Hal tersebut menjadi pembahasan utama dalam kegiatan buka puasa bersama sekaligus sosialisasi strategi FLPP 2026 yang diselenggarakan oleh di Aula Kantor BP Tapera, Menara Mandiri 2, Jakarta. Hadir sejumlah pemangku kepentingan sektor perumahan nasional, mulai dari pemerintah pusat, regulator, pelaku industri perbankan, asosiasi pengembang, hingga lembaga perlindungan konsumen.
Komisioner BP Tapera Heru Pudyo Nugroho menyampaikan bahwa momentum Ramadan dimanfaatkan sebagai ruang konsolidasi untuk memperkuat kolaborasi lintas sektor dalam mendukung penyediaan hunian terjangkau secara berkelanjutan. Dinamika kebutuhan perumahan nasional terus berkembang, terutama di kawasan perkotaan yang menghadapi keterbatasan lahan dan meningkatnya kebutuhan hunian.
“Program FLPP menunjukkan kinerja positif sepanjang 2025 dengan capaian realisasi tertinggi sejak program berjalan,” ujar Heru dalam kegiatan yang juga dihadiri oleh Menteri Dalam Negeri Tito Karnavian, Kepala Badan Pusat Statistik Amalia Adininggar Widyasanti, serta perwakilan kementerian dan lembaga terkait.
Menurut Heru, salah satu tantangan utama yang disoroti adalah ketimpangan antara pasokan dan permintaan perumahan, serta dominasi pembiayaan rumah tapak dalam skema FLPP selama ini.
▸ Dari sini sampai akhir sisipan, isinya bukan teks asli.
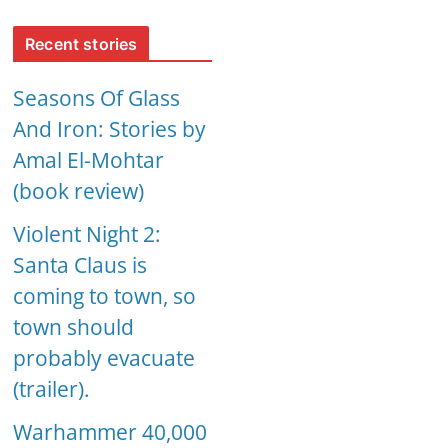
Recent stories
Seasons Of Glass
And Iron: Stories by
Amal El-Mohtar
(book review)
Violent Night 2:
Santa Claus is
coming to town, so
town should
probably evacuate
(trailer).
Warhammer 40,000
Padahal, kebutuhan hunian vertikal di wilayah perkotaan semakin mendesak. “Karena itu, pada tahun 2026 BP Tapera mulai mendorong optimalisasi pembiayaan rumah susun sebagai alternatif solusi penyediaan hunian di kota-kota besar,” ujarnya.
Strategi BP Tapera
Dalam forum tersebut, BP Tapera juga memaparkan arah kebijakan strategis FLPP 2026 yang difokuskan pada percepatan penyaluran melalui strategi SIP 350 ribu unit. Strategi ini menitikberatkan pada penguatan sinergi antar-stakeholder, inovasi kebijakan pembiayaan, serta peningkatan promosi dan edukasi kepada masyarakat secara lebih masif.
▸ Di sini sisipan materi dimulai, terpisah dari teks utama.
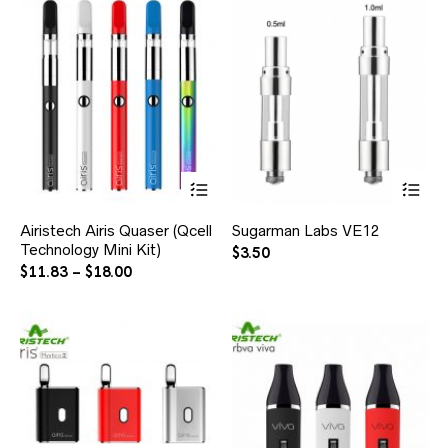
Airistech Airis Quaser (Qcell
Sugarman Labs VE12
Technology Mini Kit)
$
3.50
$
11.83
–
$
18.00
Sejumlah langkah strategis turut disiapkan untuk meningkatkan aksesibilitas pembiayaan, antara lain perpanjangan tenor KPR hingga 30 tahun, simplifikasi proses pengajuan pembiayaan, digitalisasi layanan, serta penguatan kerja sama dengan perbankan, pengembang, dan pemerintah daerah.
BP Tapera juga mensosialisasikan rancangan kebijakan terkait rumah susun dalam skema FLPP, termasuk pengaturan harga jual, luas hunian, suku bunga, serta jangka waktu kredit yang tengah disiapkan melalui keputusan Menteri Perumahan dan Kawasan Permukiman.
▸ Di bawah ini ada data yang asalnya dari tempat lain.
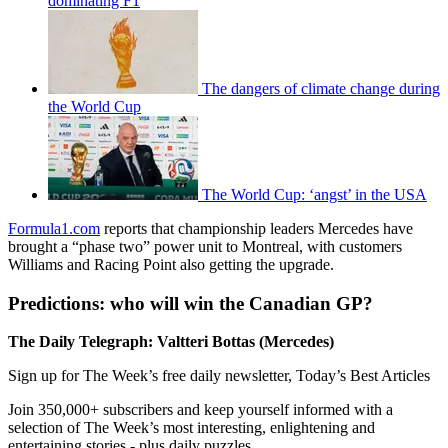
dominating F1
The dangers of climate change during
the World Cup
The World Cup: ‘angst’ in the USA
Formula1.com
reports that championship leaders Mercedes have
brought a “phase two” power unit to Montreal, with customers
Williams and Racing Point also getting the upgrade.
Predictions: who will win the Canadian GP?
The Daily Telegraph: Valtteri Bottas (Mercedes)
Sign up for The Week’s free daily newsletter,
Today’s Best Articles
Join 350,000+ subscribers and keep yourself informed with a
selection of The Week’s most interesting, enlightening and
entertaining stories - plus daily puzzles.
Forum ini diharapkan menjadi ruang dialog konstruktif guna menyelaraskan persepsi sekaligus menyerap masukan dari pelaku industri, sehingga implementasi kebijakan pembiayaan perumahan dapat berjalan lebih efektif.
“Melalui penguatan strategi dan kolaborasi lintas sektor tersebut, BP Tapera optimistis program FLPP tahun 2026 mampu berjalan lebih inklusif dan berkelanjutan, sekaligus memperluas akses masyarakat berpenghasilan rendah terhadap hunian layak di berbagai wilayah Indonesia,” pungkas Heru.